I have a bash script with various WP-CLI commands to run a backup, check & optimize db tables, run a security vulnerability check, check available core, plugin, and theme updates, and then email the report to me.

If I run this script from the command line, it works perfectly. However, if I schedule a cronjob, the script runs, but the output for all WP commands are as such:

/usr/local/bin/dev-maintenance-check.bash: line 70: wp: command not found

I've tried various different cron job formats to no avail. This is the current cronjob:

0 1 * * 0,3 bash /usr/local/bin/dev-maintenance-check.bash

My WP-cli installation is at usr/local/bin/wp. Again, if I run "bash /usr/local/bin/dev-maintenance-check.bash" in the command line, that works.

To me, it sounds like the wp-cli needs to be called in the script. I feel confident that I've exhausted my search on Google on the wp-cli docs. Any help would be appreciated.

Abe
  • 391
  • 2
  • 20
cinemafunk
  • 73
  • 7

1 Answers1

1

As your script is a shell script (/bin/sh), then your PATH entries in .bashrc will not be read as that is for the bash (/bin/bash) interactive shell.

To make your PATH entries available to /bin/sh scripts run by a specific user, add the PATH entry to the .profile file in that users home directory.

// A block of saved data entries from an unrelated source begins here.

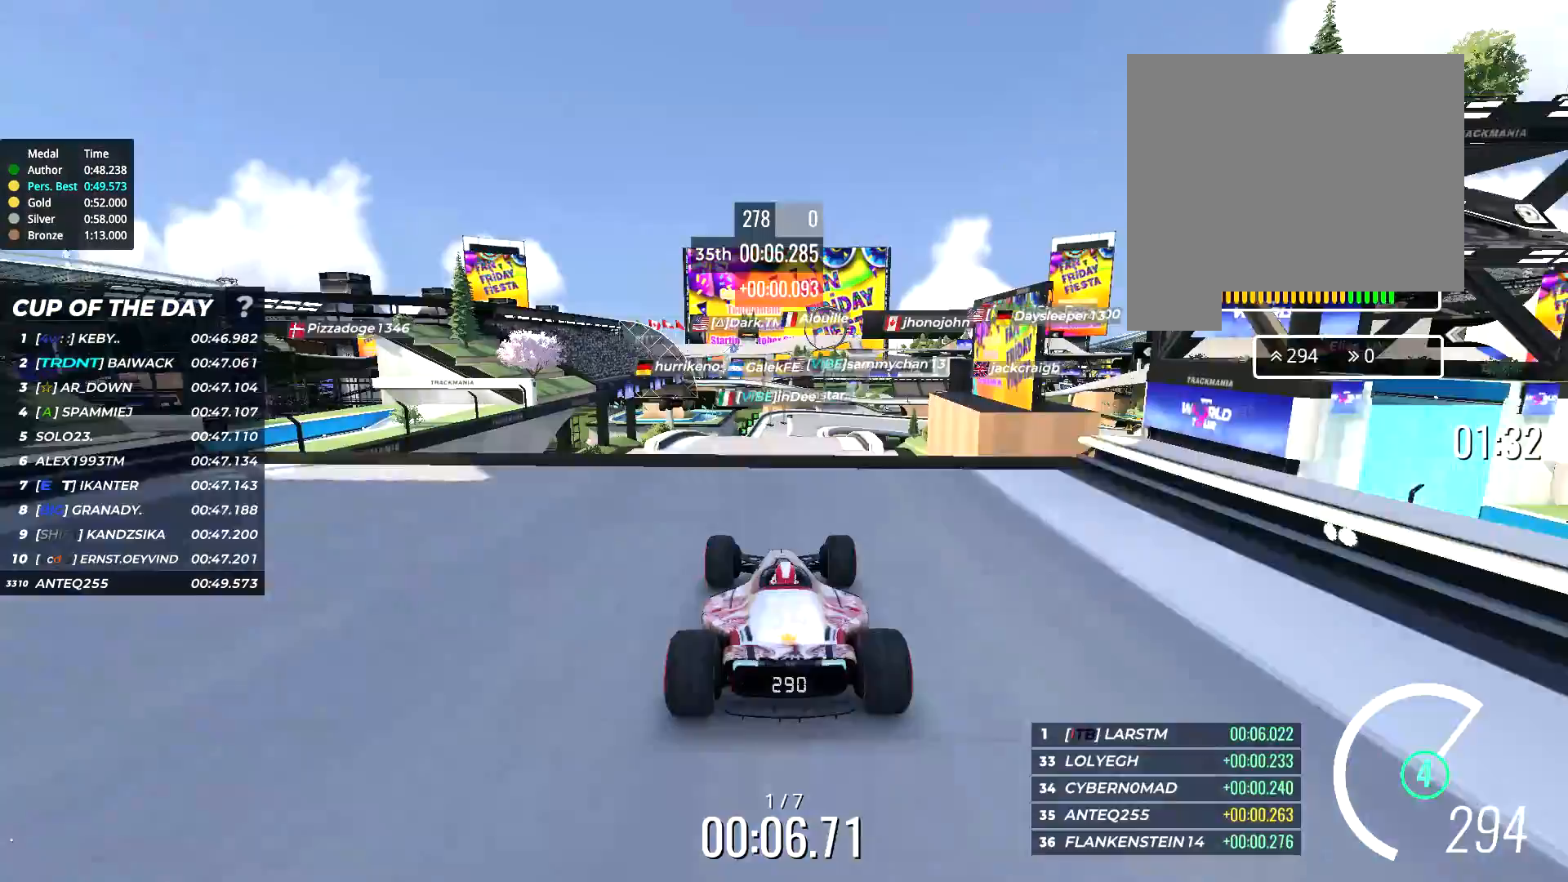
{"keys": ["right", "up"], "events": [[433, "right", "down"]]}
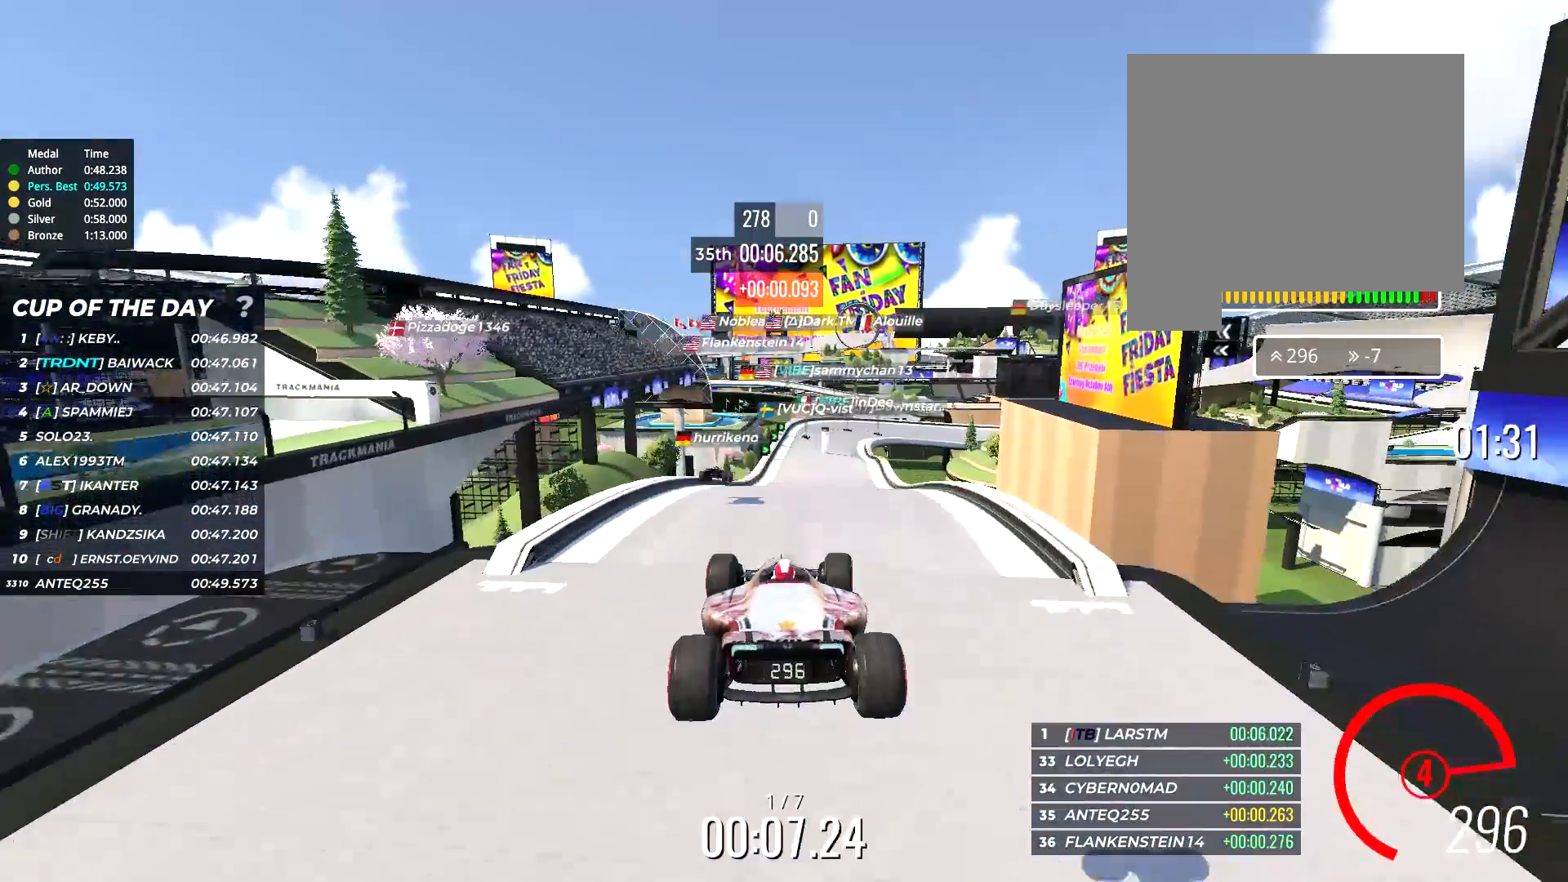
{"keys": ["up"], "events": [[133, "right", "up"], [283, "right", "down"], [433, "right", "up"]]}
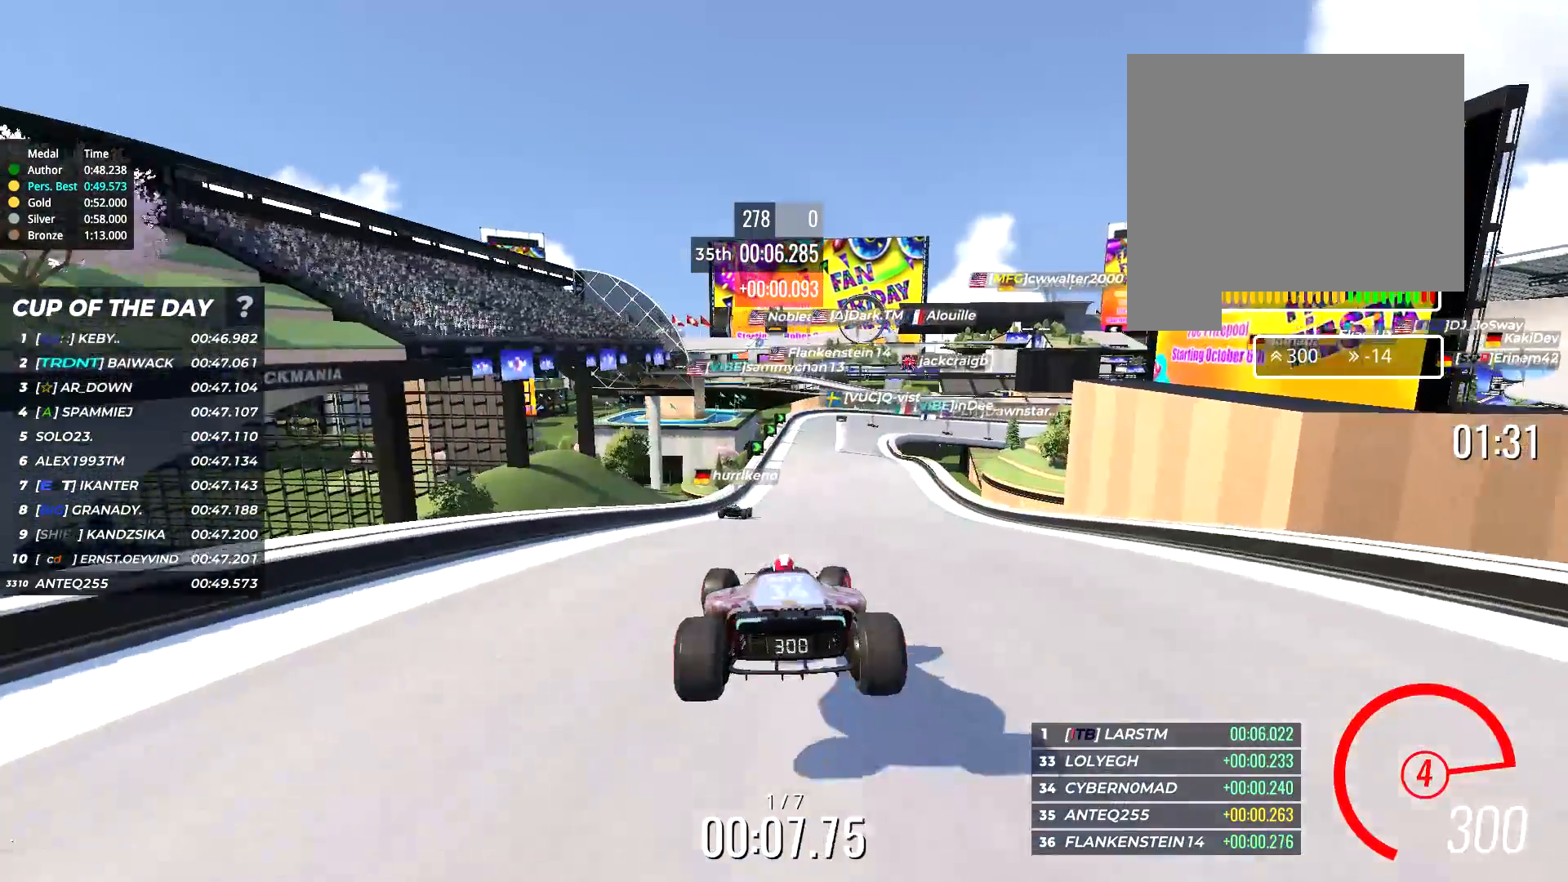
{"keys": ["right", "up"], "events": [[100, "right", "down"], [217, "right", "up"], [483, "right", "down"]]}
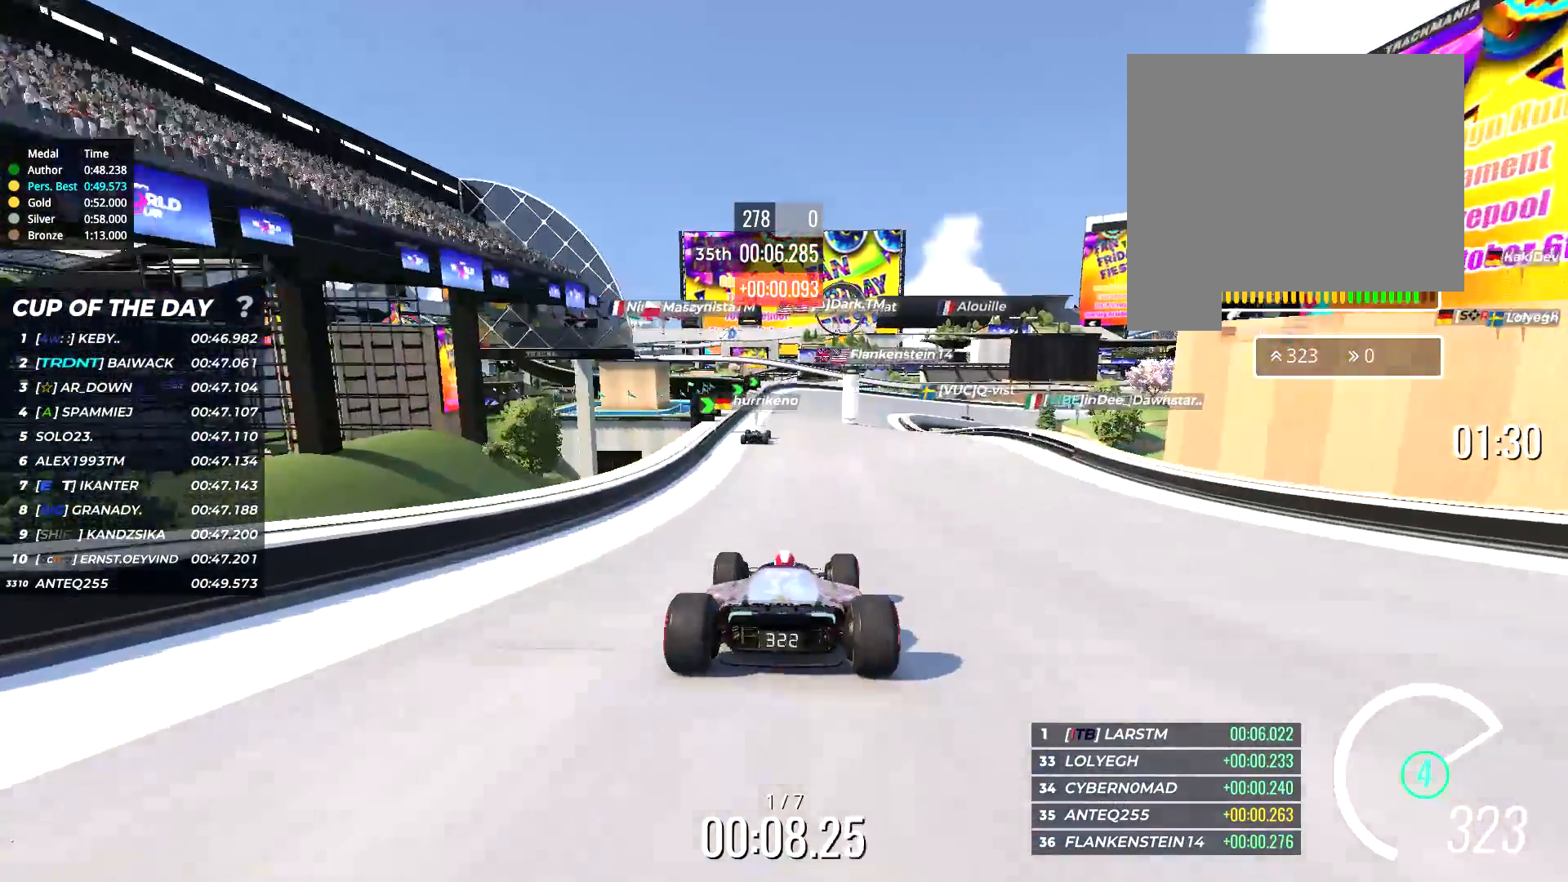
{"keys": ["up"], "events": [[67, "right", "up"]]}
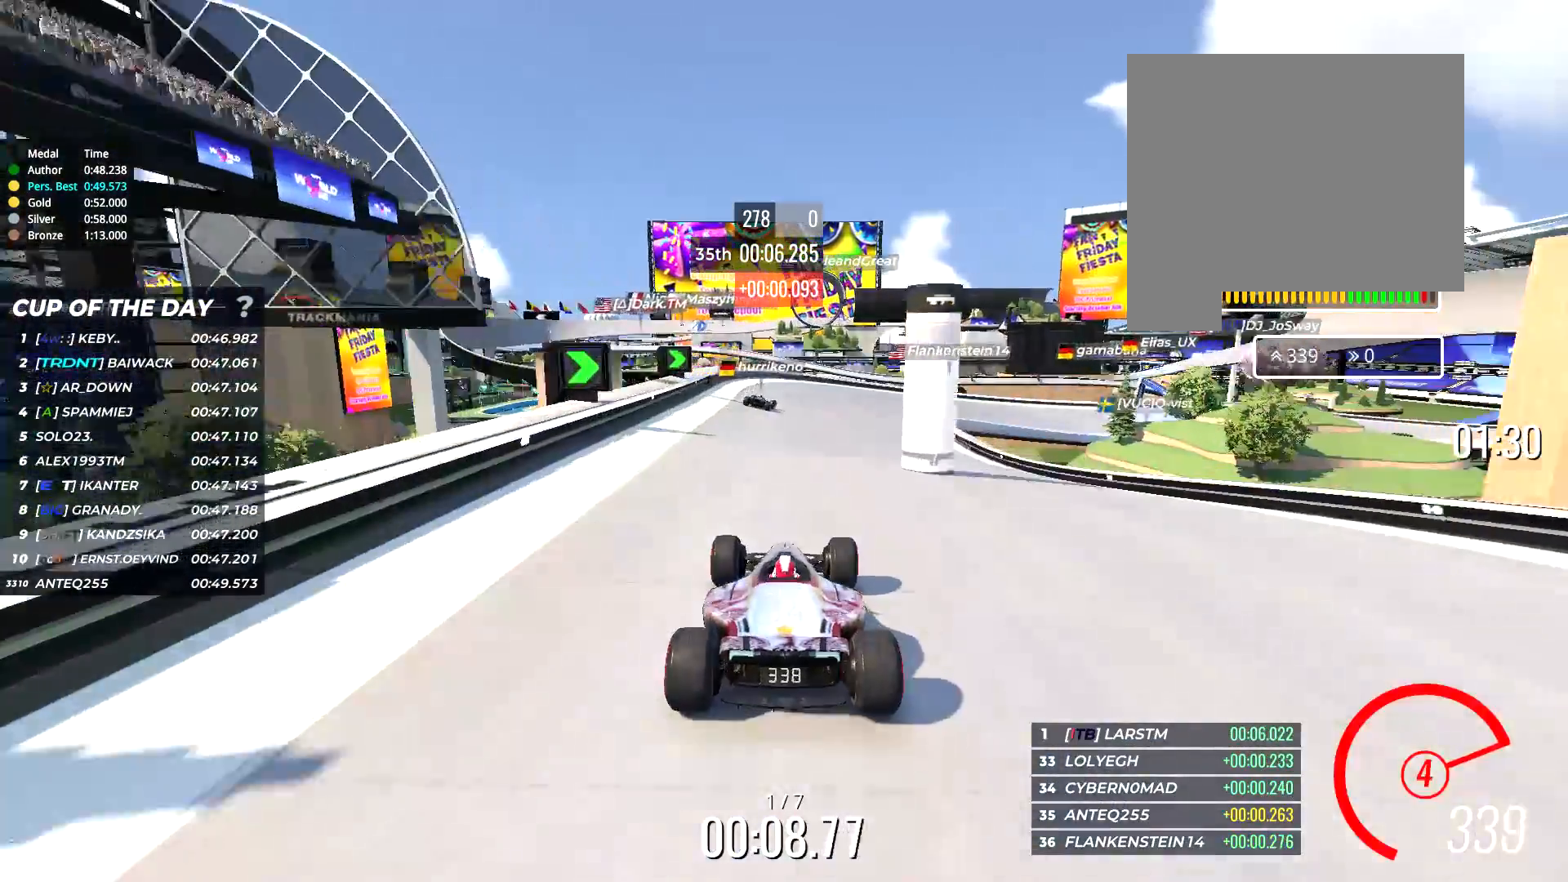
{"keys": ["right", "up"], "events": [[117, "left", "down"], [167, "left", "up"], [233, "right", "down"]]}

See https://unix.stackexchange.com/a/163126/72176


So, the interesting part is not your crontab, but your script. Simply call the absolute or relative location to wp or fix it as suggested above and it should work.

Absolute:

#!/usr/bin/env bash
cd /var/www/wordpress
/usr/local/bin/wp cache flush

Relative (WP-CLI installed as local Composer dependency):

#!/usr/bin/env bash
cd /var/www/wordpress
vendor/bin/wp cache flush
leymannx
  • 5,138
  • 5
  • 45
  • 48
  • It is a good idea to set the PATH variable so cron can find the commands I want to run. I have to put the following line at the beginning of crontab file. PATH=/usr/local/sbin:/usr/local/bin:/usr/sbin:/usr/bin:/sbin:/bin
    The question is: How can I verify that this is the right path I have to use?